Dr. Gal Manella

Dr. Gal Manella
Dr. Gal Manella
Israeli Postdoctoral Scholar
At Caltech

Mammals’ circadian systems regulate the timing of when behavioral and physiological events occur along the day. They are composed of a single master “pacemaker” in the brain which synchronizes a population of peripheral clocks throughout the body. For his PhD in the Department of Biomolecular Sciences at Weizmann Institute of Science, Gal Manella used gene expression analysis and organotypic cultures to show that in different tissues, these clocks can be synchronized by different signals, and can misalign under specific conditions such as hypoxia, when oxygen supply is inadequate, suggesting that circadian misalignment participates in the pathophysiology of sleep apnea.  In an example of how peripheral clocks communicate, he demonstrated that the liver clock affects the function of peripheral rhythms in other tissues, especially in response to changes in feeding time. His findings could assist research on drugs that affect circadian clocks.

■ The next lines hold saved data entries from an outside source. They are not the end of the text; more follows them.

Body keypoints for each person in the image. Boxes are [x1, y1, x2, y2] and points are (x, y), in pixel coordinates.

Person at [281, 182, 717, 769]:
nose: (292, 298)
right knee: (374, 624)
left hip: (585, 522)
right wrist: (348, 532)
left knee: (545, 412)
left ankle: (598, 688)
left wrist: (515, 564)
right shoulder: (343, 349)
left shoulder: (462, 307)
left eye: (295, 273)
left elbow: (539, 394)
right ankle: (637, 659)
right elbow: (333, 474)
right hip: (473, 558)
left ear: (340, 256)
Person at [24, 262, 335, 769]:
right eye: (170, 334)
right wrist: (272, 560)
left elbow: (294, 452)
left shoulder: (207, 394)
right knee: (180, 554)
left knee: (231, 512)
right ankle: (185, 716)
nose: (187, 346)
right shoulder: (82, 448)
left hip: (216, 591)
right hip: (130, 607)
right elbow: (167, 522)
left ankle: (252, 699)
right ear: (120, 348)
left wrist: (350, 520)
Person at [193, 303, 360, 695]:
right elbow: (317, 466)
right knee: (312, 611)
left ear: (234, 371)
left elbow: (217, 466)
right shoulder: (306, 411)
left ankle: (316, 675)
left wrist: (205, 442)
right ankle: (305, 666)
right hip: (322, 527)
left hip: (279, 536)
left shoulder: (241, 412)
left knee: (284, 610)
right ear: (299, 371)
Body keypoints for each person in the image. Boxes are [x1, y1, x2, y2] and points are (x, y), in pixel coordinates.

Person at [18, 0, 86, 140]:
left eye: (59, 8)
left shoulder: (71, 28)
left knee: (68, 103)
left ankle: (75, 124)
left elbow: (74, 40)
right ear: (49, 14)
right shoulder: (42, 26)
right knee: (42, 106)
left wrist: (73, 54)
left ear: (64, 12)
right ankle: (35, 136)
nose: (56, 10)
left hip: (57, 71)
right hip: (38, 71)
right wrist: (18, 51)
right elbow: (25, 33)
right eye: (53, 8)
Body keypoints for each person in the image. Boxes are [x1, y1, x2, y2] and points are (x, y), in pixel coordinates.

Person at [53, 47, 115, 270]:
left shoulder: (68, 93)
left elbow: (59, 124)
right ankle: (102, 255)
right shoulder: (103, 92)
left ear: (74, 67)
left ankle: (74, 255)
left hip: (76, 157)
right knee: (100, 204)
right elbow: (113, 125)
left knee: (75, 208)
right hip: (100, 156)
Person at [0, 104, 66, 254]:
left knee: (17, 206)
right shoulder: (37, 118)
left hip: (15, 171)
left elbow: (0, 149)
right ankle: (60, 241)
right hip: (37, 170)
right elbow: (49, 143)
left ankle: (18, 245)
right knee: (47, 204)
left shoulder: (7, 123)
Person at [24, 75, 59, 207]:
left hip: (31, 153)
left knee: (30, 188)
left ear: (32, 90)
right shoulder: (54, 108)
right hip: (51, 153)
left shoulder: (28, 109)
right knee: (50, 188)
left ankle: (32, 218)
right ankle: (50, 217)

Dr. Manella’s postdoctoral research in the Division of Biology and Biological Engineering at Caltech focuses on the embryonic formation of segments and their corresponding structures along the spine. This process is based on a segmentation clock: a self-sustained oscillator with a period of a few hours that resides in the cells of the embryo’s elongating tail. Dr. Manella is engineering a synthetic segmentation clock that could elucidate how cells can self-organize into complex multicellular shapes and patterns. This could be a step towards using patient-derived stem cells to self-organize outside the body into a complex tissue that could then be transplanted back to the patient. His research could have immense implications for the fields of tissue engineering and regenerative medicine.

Dr. Manella is interested in scientific communication, frequently writing articles on topics in biology for general audiences. He recently co-published an article that described the history and evolution of the clock metaphor in science, and its effects on the way scientists conceived their subjects and designed their experiments.